▶ 引用文:
========

台北周辺に生息するカンムリオオタカ
(台北 25日 中央社)台北市周辺では近年、昼行性猛禽類のカンムリオオタカの生息が確認されている。都会生活への適応に奮闘する姿を捉えたドキュメンタリー映画「都市遊侠―鳳頭蒼鷹」も制作され、25日、台北市内で試写会が開催された。監督の王[吉吉]宜氏は、都市の猛禽類は、郊外の仲間よりも生活ぶりや繁殖状況が良好だと紹介。スマートフォンにばかり気を取られず、都市の生態系の豊富さにも目を向けてほしいと呼び掛けた。
映画の下地となったのは、民間の研究団体「台湾猛禽研究会」が農業委員会林務局の補助を得て2013年から行ってきた研究プロジェクト。24時間体制で巣作りや子育ての様子を撮影し、インターネットなどで公開してきた。
同会の林思民副理事長によると、カンムリオオタカは、台北市内の小学校前や、台湾大学付属病院の周り、中山北路の街路樹など、意外に身近な場所に生息している。巣はビルの3階程度の高さに築かれていることが多く、木の上に目をやれば見つけられるものの、そのことに気づいている市民はまだ少ないという。
林務局の林華慶局長は、カンムリオオタカが台北周辺に生息する理由として、▽生態系保全の意識が広く根付き、むやみに捕獲する市民がいない▽緑が多く、巣作りしやすい▽落ち葉をあえて残す取り組みをしており、エサとなる脊椎動物や昆虫などが増えた、などを挙げている。

========

▶ 提供記録:
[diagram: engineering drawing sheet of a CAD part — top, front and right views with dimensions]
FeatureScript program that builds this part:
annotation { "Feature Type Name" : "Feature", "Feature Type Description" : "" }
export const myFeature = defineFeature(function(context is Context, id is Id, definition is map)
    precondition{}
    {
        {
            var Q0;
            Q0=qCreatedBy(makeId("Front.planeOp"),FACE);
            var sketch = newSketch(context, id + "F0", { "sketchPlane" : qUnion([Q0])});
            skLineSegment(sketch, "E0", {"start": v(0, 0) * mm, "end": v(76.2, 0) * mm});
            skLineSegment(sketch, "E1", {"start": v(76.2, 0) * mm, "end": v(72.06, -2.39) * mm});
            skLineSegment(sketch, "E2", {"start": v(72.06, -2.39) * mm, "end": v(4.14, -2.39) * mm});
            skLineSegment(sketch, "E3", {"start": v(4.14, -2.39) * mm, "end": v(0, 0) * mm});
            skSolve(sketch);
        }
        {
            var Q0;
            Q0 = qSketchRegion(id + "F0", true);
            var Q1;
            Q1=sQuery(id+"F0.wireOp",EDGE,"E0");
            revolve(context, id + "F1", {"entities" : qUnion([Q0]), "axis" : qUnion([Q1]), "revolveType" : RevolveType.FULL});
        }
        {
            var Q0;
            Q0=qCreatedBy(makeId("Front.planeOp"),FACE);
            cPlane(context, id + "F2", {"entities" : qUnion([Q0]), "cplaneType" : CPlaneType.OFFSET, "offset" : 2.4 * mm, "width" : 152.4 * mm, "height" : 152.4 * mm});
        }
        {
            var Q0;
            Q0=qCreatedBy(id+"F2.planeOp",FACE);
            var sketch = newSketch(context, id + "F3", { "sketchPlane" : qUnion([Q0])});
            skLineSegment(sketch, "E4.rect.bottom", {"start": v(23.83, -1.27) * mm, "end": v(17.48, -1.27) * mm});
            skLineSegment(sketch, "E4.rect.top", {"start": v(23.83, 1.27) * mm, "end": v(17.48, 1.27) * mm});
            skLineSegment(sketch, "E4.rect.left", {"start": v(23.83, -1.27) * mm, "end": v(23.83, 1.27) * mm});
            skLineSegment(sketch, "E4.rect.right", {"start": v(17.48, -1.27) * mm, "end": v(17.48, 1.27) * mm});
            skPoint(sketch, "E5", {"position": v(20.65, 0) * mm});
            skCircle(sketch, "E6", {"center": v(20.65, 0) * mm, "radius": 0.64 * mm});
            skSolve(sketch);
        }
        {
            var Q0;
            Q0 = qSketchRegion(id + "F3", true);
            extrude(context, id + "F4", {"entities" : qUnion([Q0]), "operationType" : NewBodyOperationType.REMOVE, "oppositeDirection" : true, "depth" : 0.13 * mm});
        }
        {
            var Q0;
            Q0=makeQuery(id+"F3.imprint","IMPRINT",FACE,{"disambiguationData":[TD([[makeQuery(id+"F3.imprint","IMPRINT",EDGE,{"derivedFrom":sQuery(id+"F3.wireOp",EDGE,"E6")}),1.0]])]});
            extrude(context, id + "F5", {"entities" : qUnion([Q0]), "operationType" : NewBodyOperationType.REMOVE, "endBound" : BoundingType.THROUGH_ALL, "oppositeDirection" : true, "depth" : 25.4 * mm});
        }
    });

========

▶ 課題 1:
カンムリオオタカの記事のうち、「同会の林思民副理事長によると」から「が増えた、などを挙げている。」までを一字一句違えずに書き出してください。
▶ 課題 2:
カンムリオオタカの記事によると、巣はたいていどのくらいの高さに作られていますか？

▶ 解答 1:
同会の林思民副理事長によると、カンムリオオタカは、台北市内の小学校前や、台湾大学付属病院の周り、中山北路の街路樹など、意外に身近な場所に生息している。巣はビルの3階程度の高さに築かれていることが多く、木の上に目をやれば見つけられるものの、そのことに気づいている市民はまだ少ないという。
林務局の林華慶局長は、カンムリオオタカが台北周辺に生息する理由として、▽生態系保全の意識が広く根付き、むやみに捕獲する市民がいない▽緑が多く、巣作りしやすい▽落ち葉をあえて残す取り組みをしており、エサとなる脊椎動物や昆虫などが増えた、などを挙げている。

▶ 解答 2:
ビルの3階程度の高さです。